# Brittany Ferries



## bilbaoman (Jun 17, 2016)

Is the cash injection of 45million euros from the French goverment enough to ensure Brittany Ferries future in its present form ???


----------



## Penquin (Oct 15, 2007)

Another interesting question would be whether the injection of €45 million by the French Government legal under EU rules ?

I wonder whether the U.K. will complain about “unfair practice”?

Or will any other EU member eg Ireland complain ?

I have my doubts that any challenge will be forthcoming…..


----------



## raynipper (Aug 4, 2008)

UK can bog off as it left the club.
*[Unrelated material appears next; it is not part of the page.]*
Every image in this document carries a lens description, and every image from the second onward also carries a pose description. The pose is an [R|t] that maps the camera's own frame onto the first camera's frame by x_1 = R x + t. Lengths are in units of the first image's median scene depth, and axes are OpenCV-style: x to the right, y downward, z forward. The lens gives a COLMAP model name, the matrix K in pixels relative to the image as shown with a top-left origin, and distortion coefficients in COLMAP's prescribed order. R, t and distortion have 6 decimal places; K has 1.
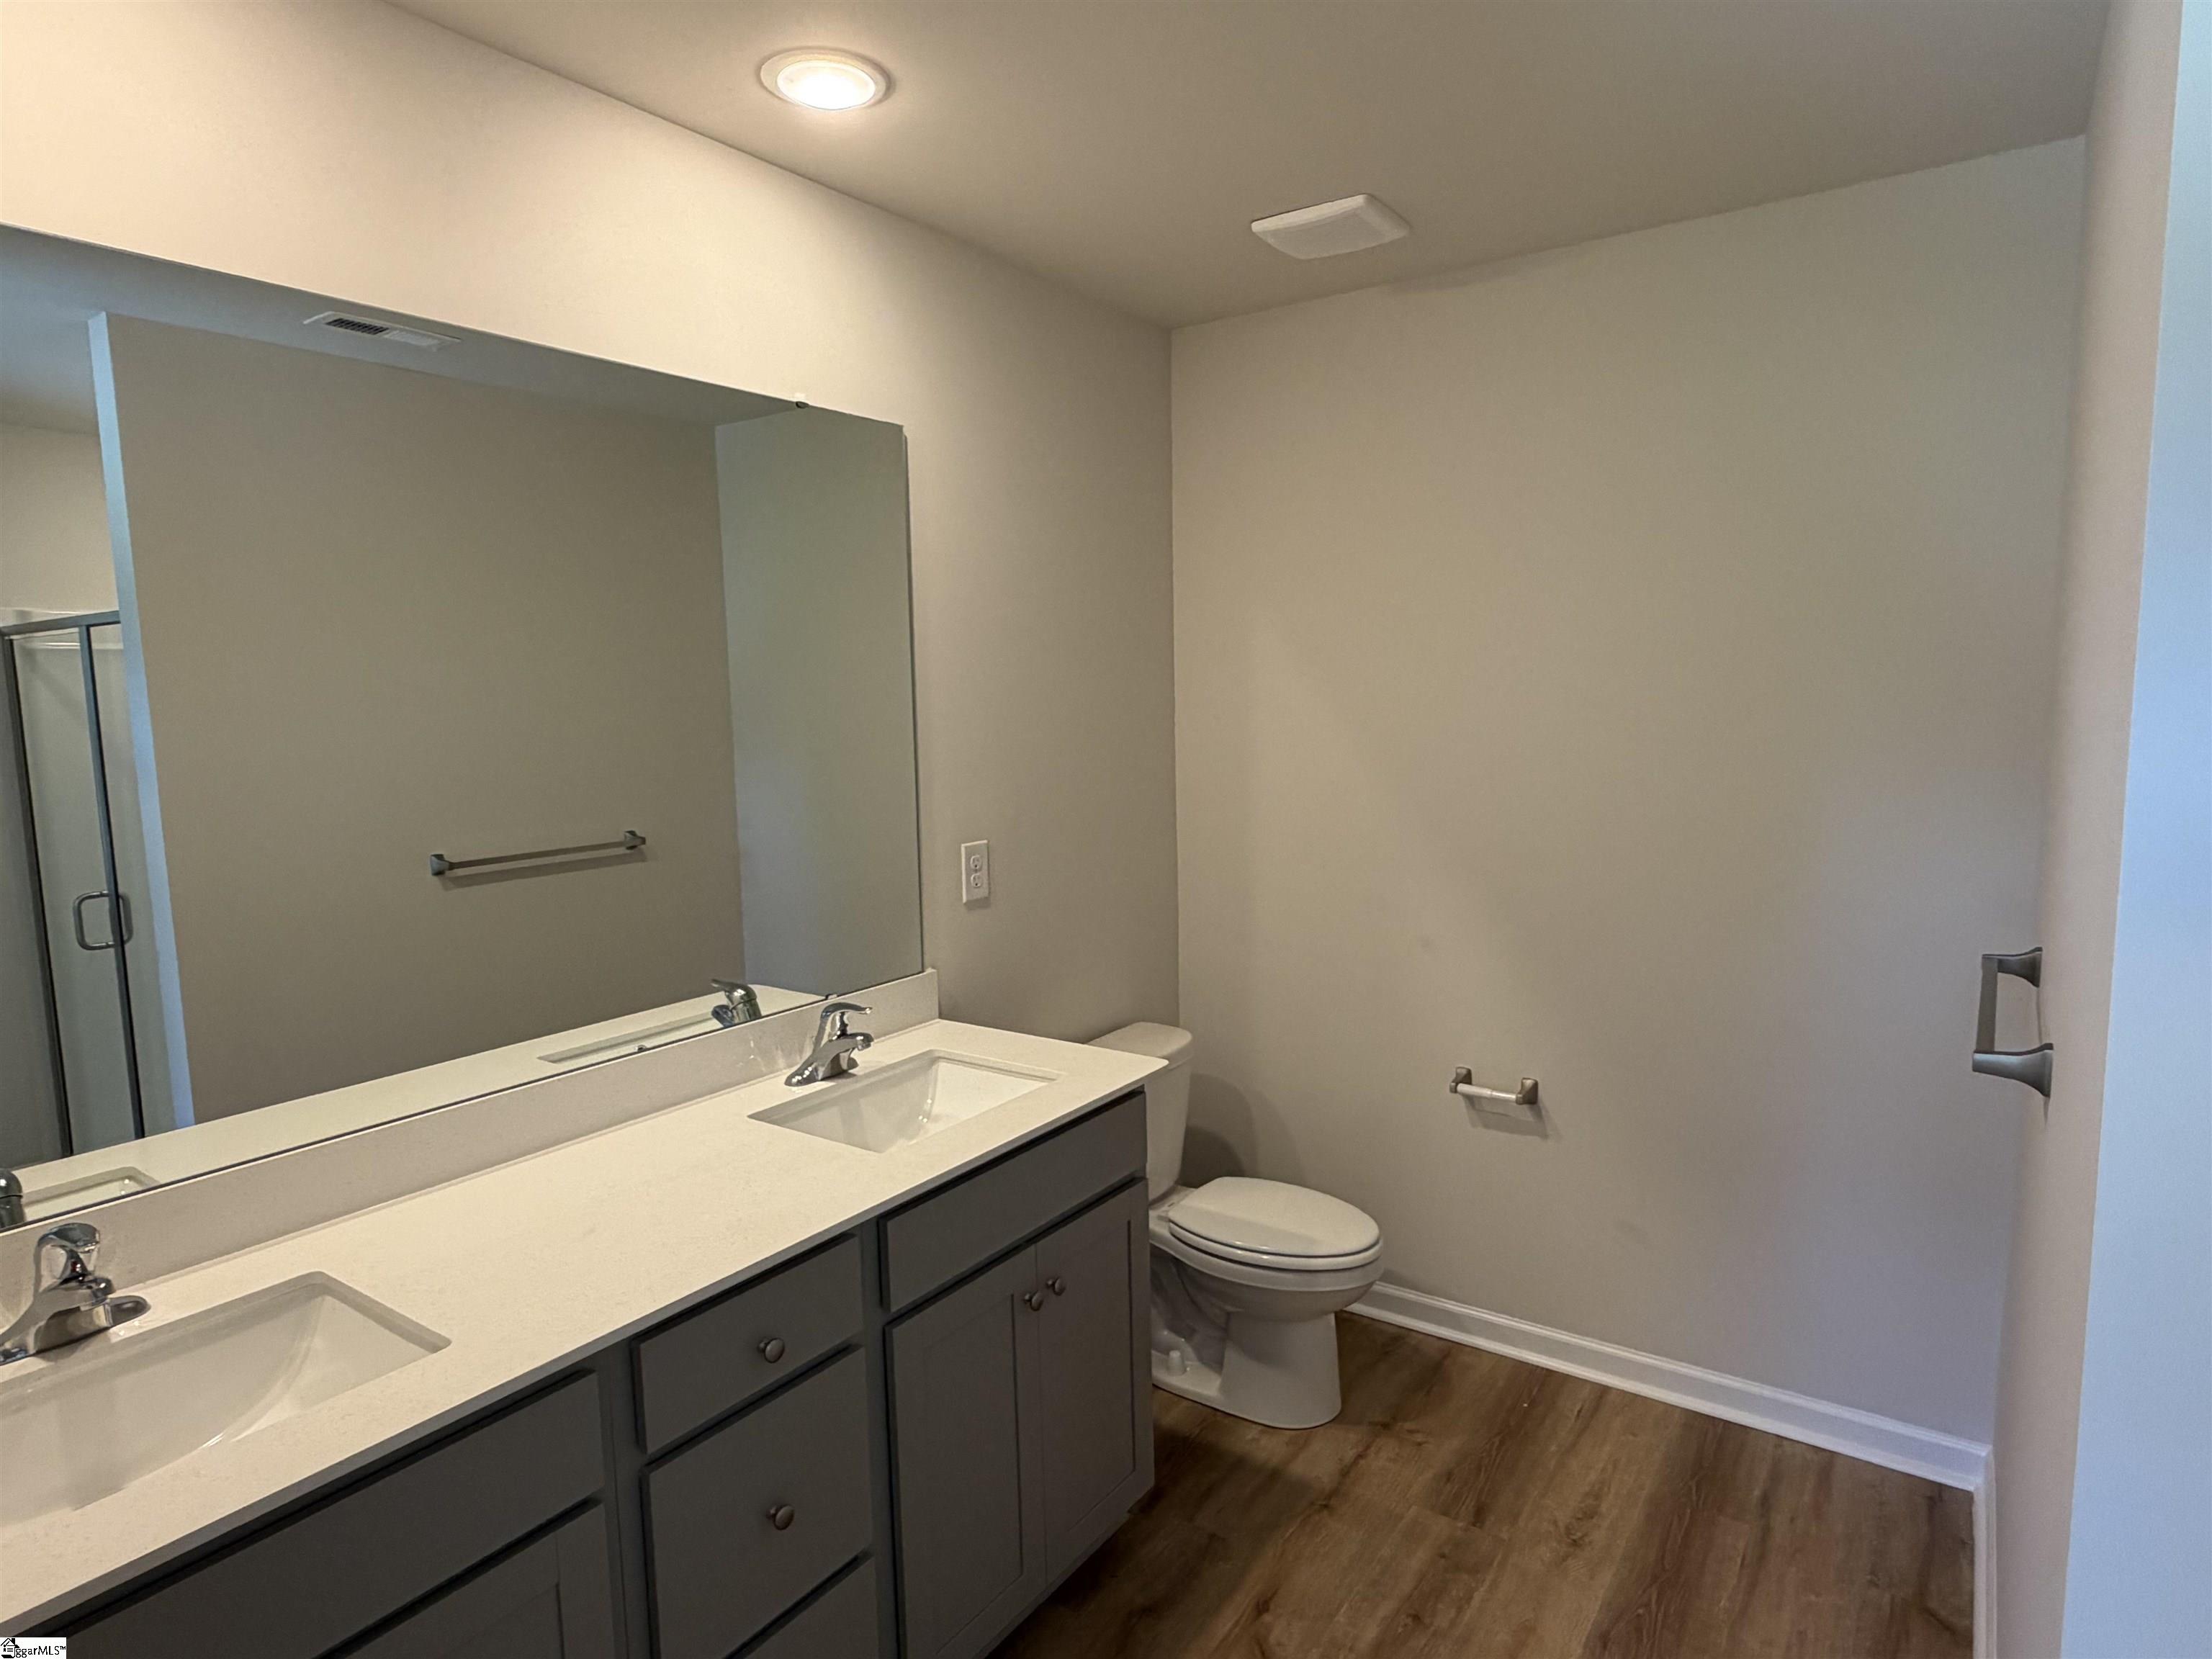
lens RADIAL K [[1253.1, 0, 1106.0], [0, 1253.1, 829.5], [0, 0, 1]] dist [0.021388, 0.000565]
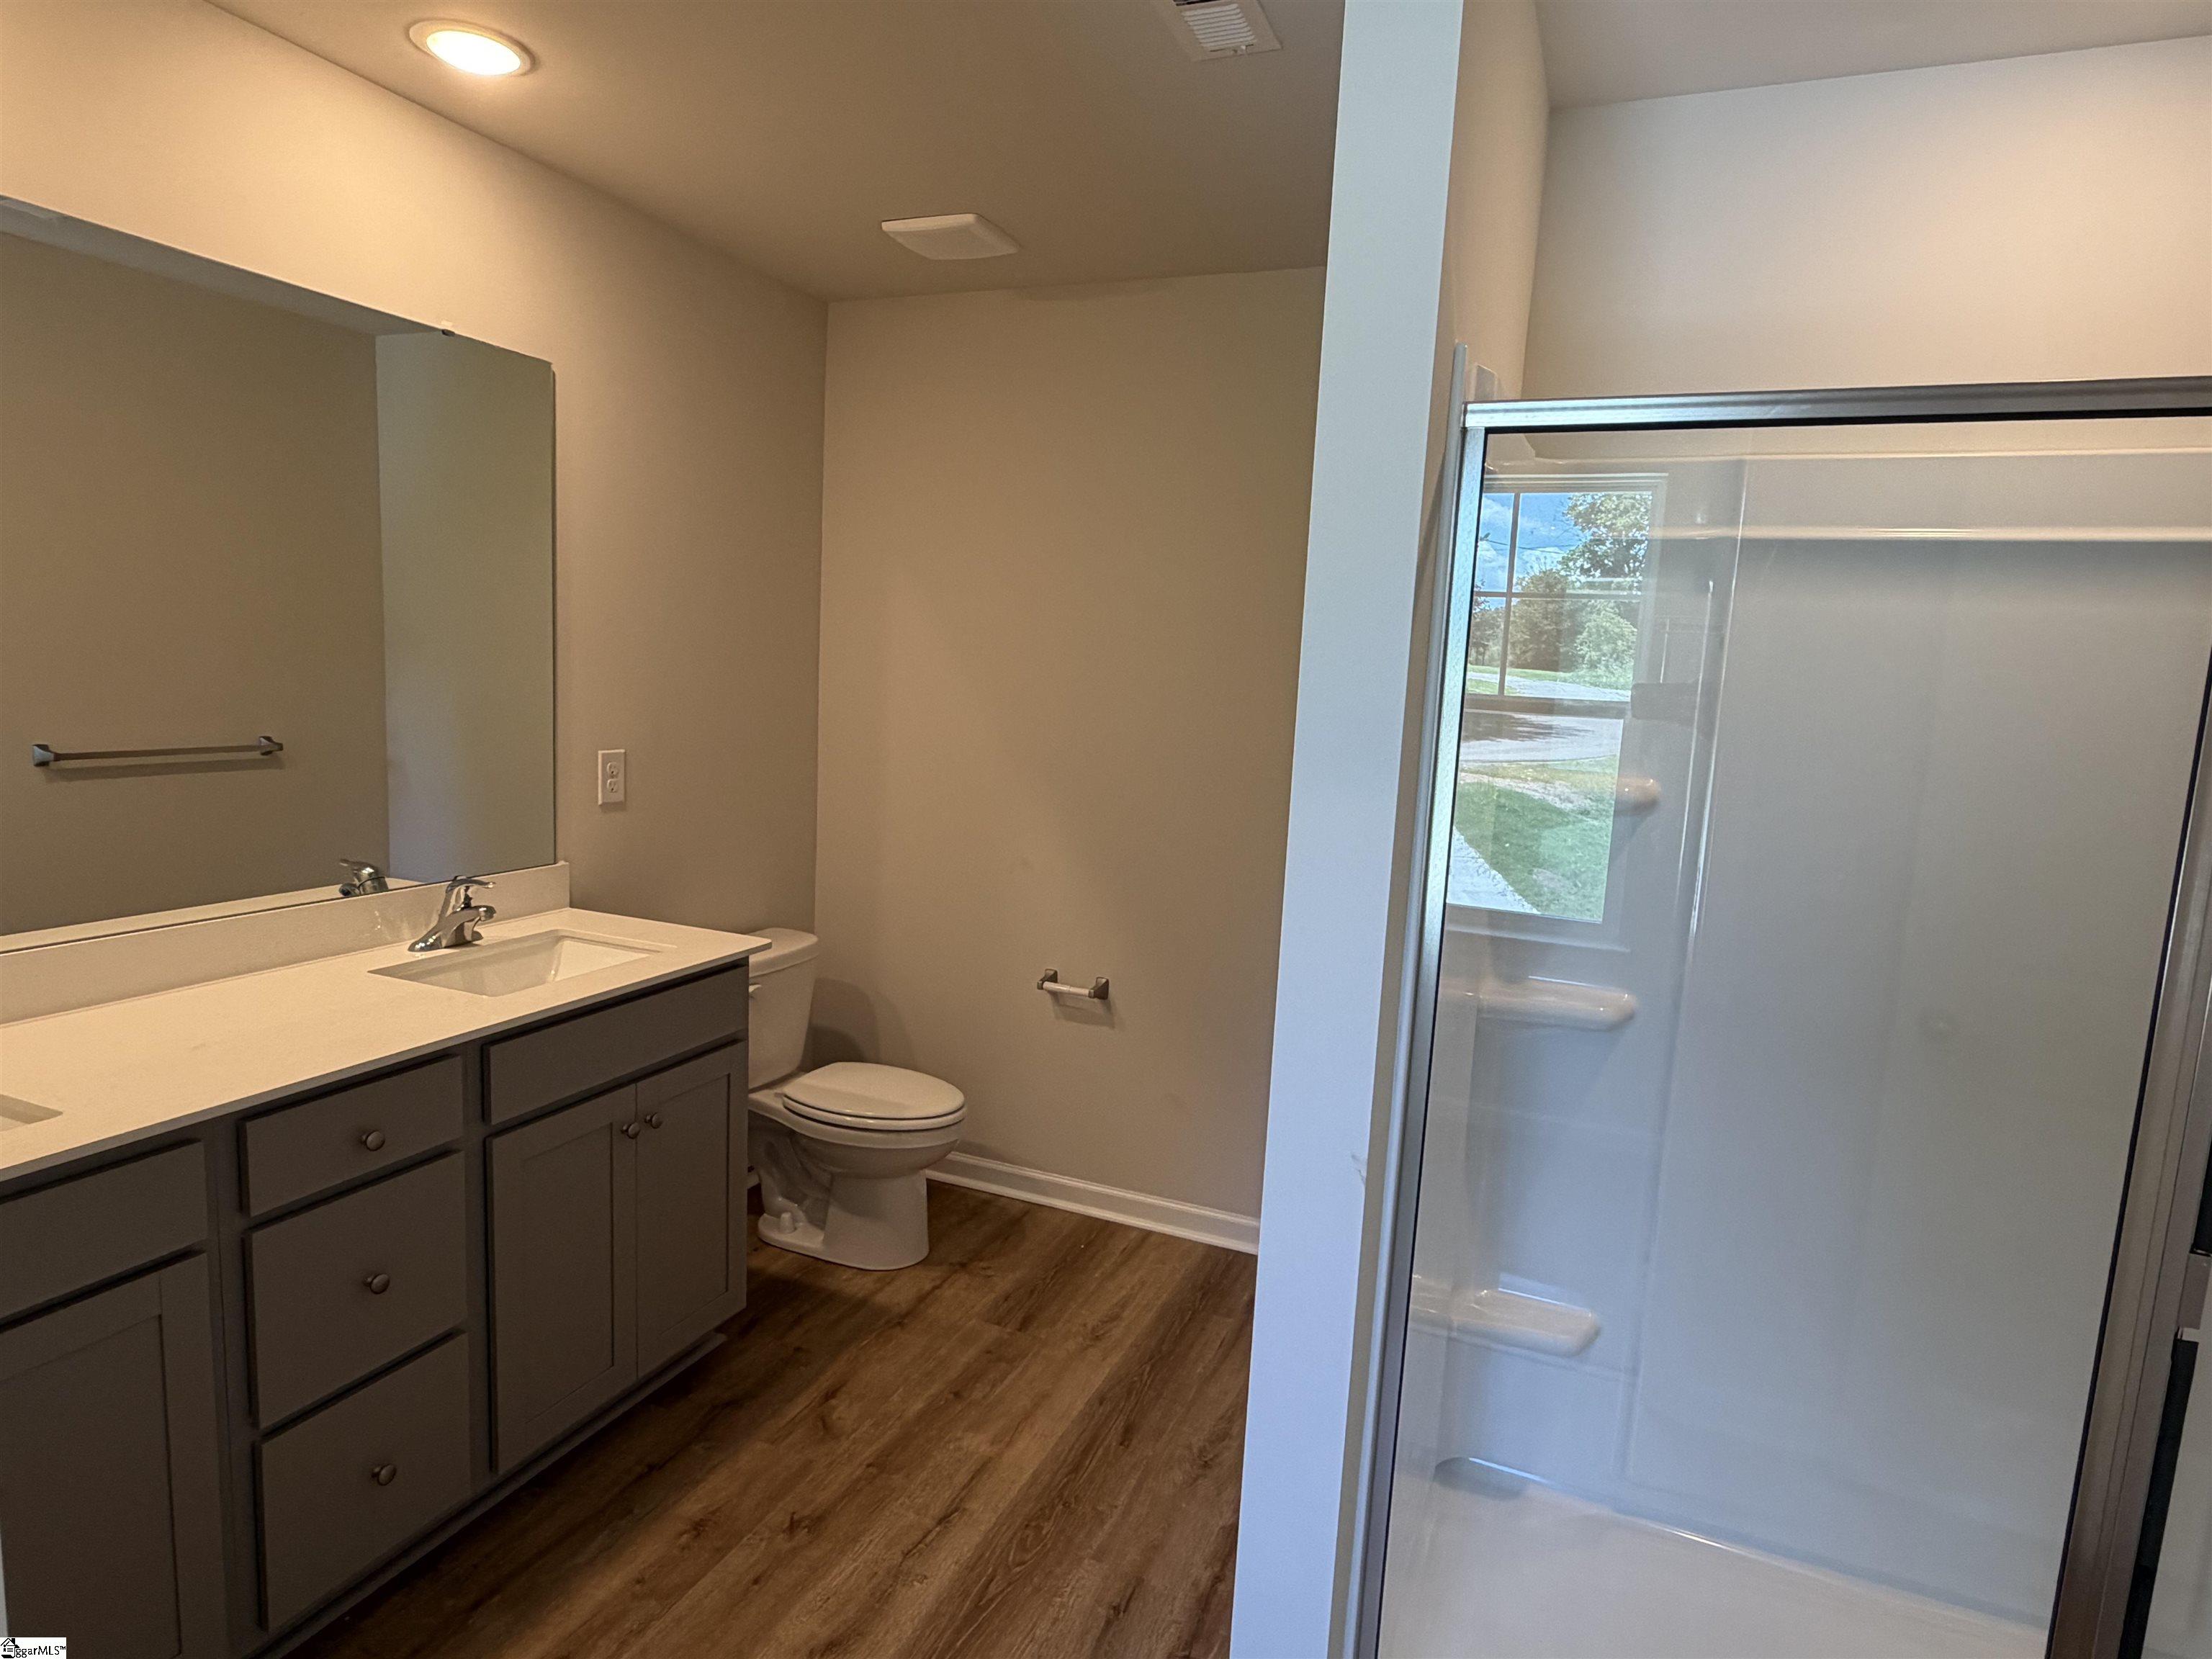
lens RADIAL K [[1270.4, 0, 1095.8], [0, 1270.4, 832.3], [0, 0, 1]] dist [0.017756, 0.001449]
pose [[0.977725, 0.040982, 0.205849, 0.086407], [-0.045072, 0.998868, 0.015216, 0.047824], [-0.204993, -0.024155, 0.978465, -0.190180]]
They are making their own rules now.

Ray.


----------



## Cherekee (May 1, 2005)

Well I hope they don't go under. They have a share in our Condorferries.com which is the only way to get off this rock.

Alan


----------



## patp (Apr 30, 2007)

Seems strange to prop up a ferry company that serves to bring Brits over?


----------



## raynipper (Aug 4, 2008)

We (my wife) needs em once a year. I would use DFDS personally.

Ray.


----------



## 242633 (Oct 21, 2021)

We use DFDS on the Newhaven to Dieppe route to take advantage of the 20% discount if one of the party is aged 60 or over. The booking has to be made by phone [0800 917 1201] to get the discount. Night crossings tend to be cheaper, and for our first m/home trip to Europe, the Dieppe to Newhaven return fare in February will be £75 before discount, £60 net!

Steve


----------



## Cherekee (May 1, 2005)

You guys don't realise how well off you are for travel. My last return in Sep Gsy to St Malo was £354.00 which included my 15% FT discount.

And you have to reverse down the ramp and park between the lines on the deck even in the dark. 

Alan


----------